Turkish claims that the downed Russian Su-24 jet “violated” its airspace have sparked outrage among Greeks, who took to social media to say it is a clear-cut case of double standards as Turkish jets breached Greek airspace 2,244 times in 2014 alone.
They wondered what would happen if Greece had authorized engagement of Turkish aircraft, which breach the country’s borders on a regular basis.
On Wednesday, the Protothema newspaper released the numbers of breaches saying the Turkish Air Force is usually reluctant to share any details when it comes to such violations.
The newspaper quoted University of Thessaly statistics based on the Greek military’s count – there were 2,244 violations in 2014, an increase from 636 in 2013.
“The Turks are trying to enforce sovereignty over disputed islands and bring Greece to the negotiating table,” Thanos Dokos, the director general of the Hellenic Foundation for European and Foreign Policy, told the Politico news website in July. “What’s worrying are the low-altitude flights, often by helicopters, over these islands.”
Turkey fails to respect the 10-mile airspace surrounding the Aegean Islands, which causes numerous dogfights between Greek and Turkish aircraft invading the area. From January to October 2015, the country’s airspace was violated 1,233 times including 31 flights over Greek territory itself, according to the Greek Air Force’s headquarters. Greek media noted the Turks are taking advantage of the country’s economic hardships.

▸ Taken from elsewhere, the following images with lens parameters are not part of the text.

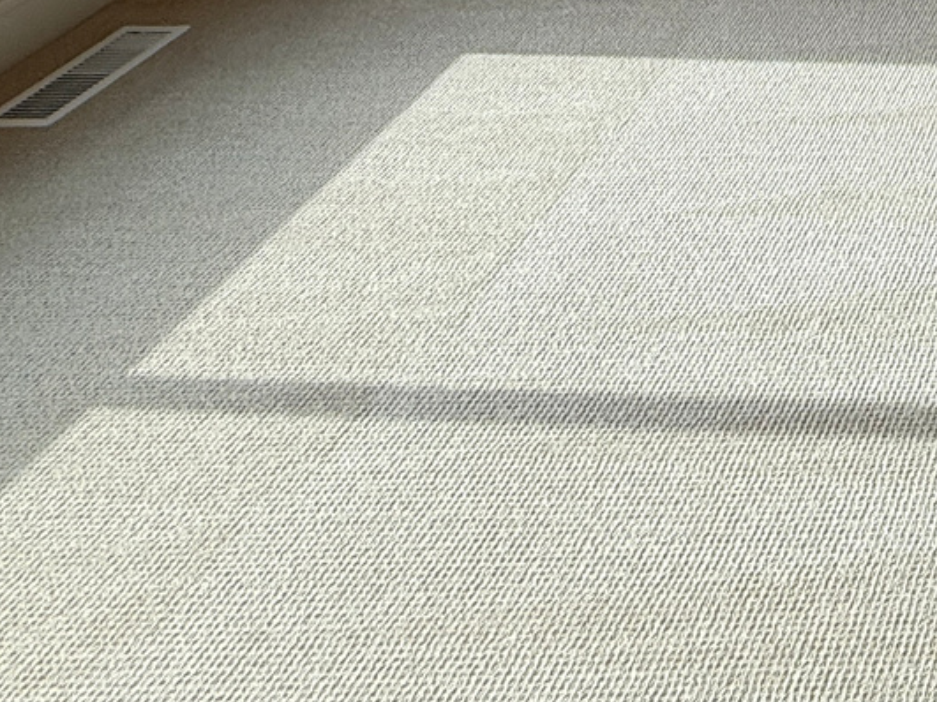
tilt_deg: -6.4
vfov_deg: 19.6
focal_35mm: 54
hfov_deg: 26.8
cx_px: 1357
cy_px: -579
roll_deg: +0.1
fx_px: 1461
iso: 50
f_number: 2.2
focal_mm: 2.22
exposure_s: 1/197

“In the case of air incursions, you have to react,” Thanos Dokos said. “It’s very hard to unilaterally pull back from a situation of military aggression. It’s a tragic situation, because the money we’re spending on dogfights with Turkey is money that we could have spent on other areas of defense.”
Media attention has also focused on Turkish naval vessels repeatedly breaching national maritime borders. Over just seven months – from January to July 2015 – the Turkish Navy made 175 incursions into Greek maritime waters. In June, the Turkish Navy ship, the Gelibolu, repeatedly went on “patrol” in Greek territorial waters, a move that angered many in Greece.
Earlier on Wednesday, Greek Foreign Minister Nikas Kotzias expressed solidarity with Russia in a phone conversation with Russian FM Sergei Lavrov. The Russian Foreign Ministry said: “Athens agrees with the Russian president’s assessment on Ankara’s hostile actions, which are contrary to the goals of the anti-ISIS coalition,” RIA Novosti reports.
Greece, according to its Foreign Ministry, “especially comprehends provocative moves by Turkey given regular multiple violations of Greek air space by Ankara lasting for years.”
Both Turkey and Greece are NATO members, and each country claims a six- nautical-mile zone of the Aegean Sea. Many of the incidents take place within the disputed four-mile radius near the Turkish coast, which Athens considers its territory and Ankara calls international waters. Greece claims 10 miles of air space around the islands, while Turkey recognizes only six miles and argues that its fighters are flying in international airspace.